Odiava esperar as coisas acontecerem, mas talvez por um momento, pudesse se permitir ser levada pela força do vento, esvaziar seus pensamentos e deixar-se como folha avulsa que se solta, em idas e vindas lascivas.
Atordoada, não sabia se pela espera ou se pelo número de pílulas que tomara, Cecília entregava-se ao vento e como seu vestido de seda púrpura ela ondulava quase dançava. Aquela leveza tomava sua pele clara, sem a devida noção do tempo não distinguia dia ou noite, se aquilo era real ou se mais uma de suas visões.
Lembrou-se de César por um momento, parecia que nunca vivera sem ele, a impressão mais forte que tinha era que ele era uma constante em sua vida, mas com a mudança de vento, seus pensamentos mudaram de rumo.
Ateve-se ao vestido, olhava a disposição de suas saias e suas dobras, adorava aquele vestido, tinha vontade de dançar e sorrir. Em movimento de rotação, rodava sozinha e ria de si, quase que embriagada de nada. De tanto girar, sentiu vertigens e parou num movimento brusco. Ainda observando as dobras do vestido, como se a vida fosse só aquele pedaço de pano e tivesse dobras como suas saias. Como descobrir onde começa uma coisa e termina a outra? Haveria uma linha intermediária entre o contemplativo e o ativo? Olhar as saias a agradava, mas rodar para fazê-las se movimentar era infinitamente melhor!
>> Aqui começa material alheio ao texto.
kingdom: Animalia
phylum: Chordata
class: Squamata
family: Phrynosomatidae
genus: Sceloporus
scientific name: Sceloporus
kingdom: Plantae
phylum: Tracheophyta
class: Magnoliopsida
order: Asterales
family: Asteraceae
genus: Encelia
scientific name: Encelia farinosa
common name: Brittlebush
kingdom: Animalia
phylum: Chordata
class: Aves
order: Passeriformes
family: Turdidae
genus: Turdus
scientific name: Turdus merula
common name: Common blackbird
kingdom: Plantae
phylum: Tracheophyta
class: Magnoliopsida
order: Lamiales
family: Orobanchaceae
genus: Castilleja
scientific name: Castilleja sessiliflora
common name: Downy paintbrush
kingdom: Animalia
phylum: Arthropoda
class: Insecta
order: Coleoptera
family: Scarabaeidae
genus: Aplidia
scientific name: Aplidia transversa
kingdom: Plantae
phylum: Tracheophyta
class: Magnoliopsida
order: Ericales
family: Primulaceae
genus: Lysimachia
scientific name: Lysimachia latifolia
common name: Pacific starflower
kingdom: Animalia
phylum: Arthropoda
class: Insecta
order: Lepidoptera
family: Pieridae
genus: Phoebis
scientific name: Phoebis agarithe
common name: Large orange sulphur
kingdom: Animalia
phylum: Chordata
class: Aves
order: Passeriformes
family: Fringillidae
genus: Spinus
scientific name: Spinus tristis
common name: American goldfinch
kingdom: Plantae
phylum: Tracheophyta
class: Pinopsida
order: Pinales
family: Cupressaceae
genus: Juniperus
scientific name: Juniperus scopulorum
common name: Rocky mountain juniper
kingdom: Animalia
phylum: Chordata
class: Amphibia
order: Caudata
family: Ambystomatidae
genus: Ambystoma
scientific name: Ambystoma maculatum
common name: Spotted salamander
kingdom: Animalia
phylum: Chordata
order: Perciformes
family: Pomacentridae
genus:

Sentia-se tonta, mas realizada, leve como uma pluma!
Apetecia-lhe vislumbrar as coisas, mas das esperas nunca gostou, eram angustiantes, quase entediantes.
Ouvia das pessoas a mesma reclamação, que era inconseqüente, impaciente, que se precipitava ao primeiro sinal de perigo, que feria para não ser ferida, fugia, para não se sentir pressionada. E quem não age assim, se perguntava.
Mas seria ela a única dona de seu destino? Será que tudo que lhe acontecera até ali teria sido apenas por suas escolhas mal feitas, ou por hora ter se tornado prisioneira de uma liberdade ilusória?
Finalmente estava no estágio que pretendia alcançar, a dormência, a gentil sensação flutuante de estar livre de qualquer amarra, tudo parecia ocorrer em seu ritmo próprio, o vento ganhava voz e sorrisos.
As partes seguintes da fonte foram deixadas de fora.